(Reading passage)
Structure of the catalytic domain of Plasmodium falciparum ARF GTPase-activating protein (ARFGAP)

Abstract

The crystal structure of the catalytic domain of the ADP ribosylation factor GTPase-activating protein (ARFGAP) from Plasmodium falciparum has been determined and refined to 2.4 Å resolution. Multiwavength anomalous diffraction (MAD) data were collected utilizing the Zn(2+) ion bound at the zinc-finger domain and were used to solve the structure. The overall structure of the domain is similar to those of mammalian ARFGAPs. However, several amino-acid residues in the area where GAP interacts with ARF1 differ in P. falciparum ARFGAP. Moreover, a number of residues that form the dimer interface in the crystal structure are unique in P. falciparum ARFGAP.

Figure 1

Structure of the catalytic domain of PfARFGAP. (a) Cartoon drawing of the structure of PfARFGAP. The four cysteine residues that form the zinc-binding site are shown as stick models. The Zn²⁺ ion is shown as a magenta sphere. The α-helices are labeled A–F and the β-strands are labeled β2 and β3; β1 remains at the back. The 3₁₀-helices are labeled a and b. (b) Cartoon drawing of the two molecules related by the noncrystallographic twofold axis in the asymmetric unit. The four cysteine residues that form the zinc-binding site in each molecule are shown as stick models. The Zn²⁺ ions are shown as magenta spheres. The residues involved in binding ARF, based on the ARF–ARFGAP structure (Goldberg, 1999 ▶), are shown in red. (c) Cysteine residues in the zinc-finger domain of molecule A with associated electron density. Figs. 1, 3, 4 and 5 were created with PyMOL (DeLano, 2002 ▶).

Figure 2

Alignment of the primary sequence of residues 1–136 of PfARFGAP with the corresponding residues of rat and human ARFGAPs and mouse PAPβGAP. Sequences are taken from GenBank accession Nos. AAN36512 (PfARFGAP), AAH00786 (human), AAH70895 (rat) and Q7SIG6 (mouse). Residue 8 in the PfARFGAP structure was found to be phenylalanine but was reported as leucine in the database. The α-helices and β-strands in PfARFGAP are indicated. Note that two additional short β-strands are assigned in the rat ARFGAP structure (Goldberg, 1999 ▶) but are not seen in PfARFGAP. This figure was prepared using ALSCRIPT (Barton, 1993 ▶).

(Task requirements)
a: Answer these questions about the ARFGAP structure text, marking each answer (i), (ii) or (iii) on its own line:
(i) To what resolution was the structure refined?
(ii) How are the Zn²⁺ ions shown in the cartoon drawings?
(iii) What amino acid was found at residue 8 in the PfARFGAP structure, and what was reported there in the database?
b: Copy the ARFGAP structure text word for word, from "The crystal structure of" to "unique in P. falciparum ARFGAP.".
c: Can you pick up the ARFGAP structure text after its last sentence and keep it going?
The data that follow are not needed for any task here.

(Provided data)
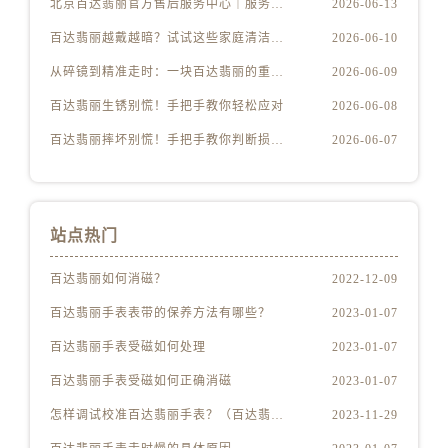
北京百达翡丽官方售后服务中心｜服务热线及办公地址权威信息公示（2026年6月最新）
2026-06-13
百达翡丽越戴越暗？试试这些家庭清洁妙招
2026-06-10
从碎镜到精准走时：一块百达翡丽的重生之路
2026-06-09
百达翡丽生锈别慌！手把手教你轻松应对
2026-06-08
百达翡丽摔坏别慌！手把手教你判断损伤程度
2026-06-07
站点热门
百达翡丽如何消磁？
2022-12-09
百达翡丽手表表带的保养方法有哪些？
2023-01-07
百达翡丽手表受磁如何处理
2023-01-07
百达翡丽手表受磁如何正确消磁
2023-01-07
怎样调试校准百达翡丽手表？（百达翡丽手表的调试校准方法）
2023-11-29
---
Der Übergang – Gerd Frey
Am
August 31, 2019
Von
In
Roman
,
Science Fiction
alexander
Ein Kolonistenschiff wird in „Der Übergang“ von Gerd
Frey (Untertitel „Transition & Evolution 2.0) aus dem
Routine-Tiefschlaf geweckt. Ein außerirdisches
* * *
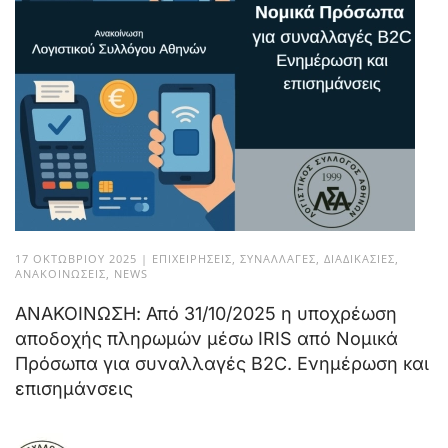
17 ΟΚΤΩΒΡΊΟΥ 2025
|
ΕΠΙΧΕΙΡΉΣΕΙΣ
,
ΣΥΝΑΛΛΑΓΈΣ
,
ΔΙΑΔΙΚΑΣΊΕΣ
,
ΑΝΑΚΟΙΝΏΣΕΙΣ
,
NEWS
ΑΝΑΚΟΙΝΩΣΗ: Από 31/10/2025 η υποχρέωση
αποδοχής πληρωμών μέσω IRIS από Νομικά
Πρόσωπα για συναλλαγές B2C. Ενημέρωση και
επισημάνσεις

(Answers given)
a:
(i) 2.4 Å
(ii) As magenta spheres
(iii) Phenylalanine was found; leucine was reported in the database.

b:
The crystal structure of the catalytic domain of the ADP ribosylation factor GTPase-activating protein (ARFGAP) from Plasmodium falciparum has been determined and refined to 2.4 Å resolution. Multiwavength anomalous diffraction (MAD) data were collected utilizing the Zn(2+) ion bound at the zinc-finger domain and were used to solve the structure. The overall structure of the domain is similar to those of mammalian ARFGAPs. However, several amino-acid residues in the area where GAP interacts with ARF1 differ in P. falciparum ARFGAP. Moreover, a number of residues that form the dimer interface in the crystal structure are unique in P. falciparum ARFGAP.

c:
Figure 3

Dimer interface. The stereo drawing illustrates interactions that stabilize the conformation of the interface between monomers in the asymmetric unit. Amino-acid residues are shown as stick models. Important hydrogen bonds are indicated by dashed lines. Several amino-acid residues at the interface are distinctive in the PfARFGAP sequence.

Figure 4

Alignment of structures. (a) Structures of the catalytic domain of PfARFGAP (yellow) and rat ARFGAP (cyan) are superimposed. The ARF-binding region, based on the ARF–rat ARFGAP structure (Goldberg, 1999 ▶), is colored red. α-Helices and β-strands in PfARFGAP are labeled A–F and 1–3, respectively; 3₁₀-helices are labeled a and b. (b) Structures of the catalytic domain of PfARFGAP (yellow) and human ARFGAP (magenta) are superimposed in the same orientation as in (a). Note that the human ARFGAP structure (PDB entry 3dwd) only extends to residue 120.

Figure 5

Potential ARF-binding regions. Comparison of the residues involved in binding ARF, based on the ARF–ARFGAP structure (Goldberg, 1999 ▶). Crystal structures of PfARFGAP (light magenta) and rat ARFGAP (green) are superimposed. The residues in rat ARFGAP (green) that differ from the corresponding residues in PfARFGAP (magenta) are indicated in italics and in parentheses.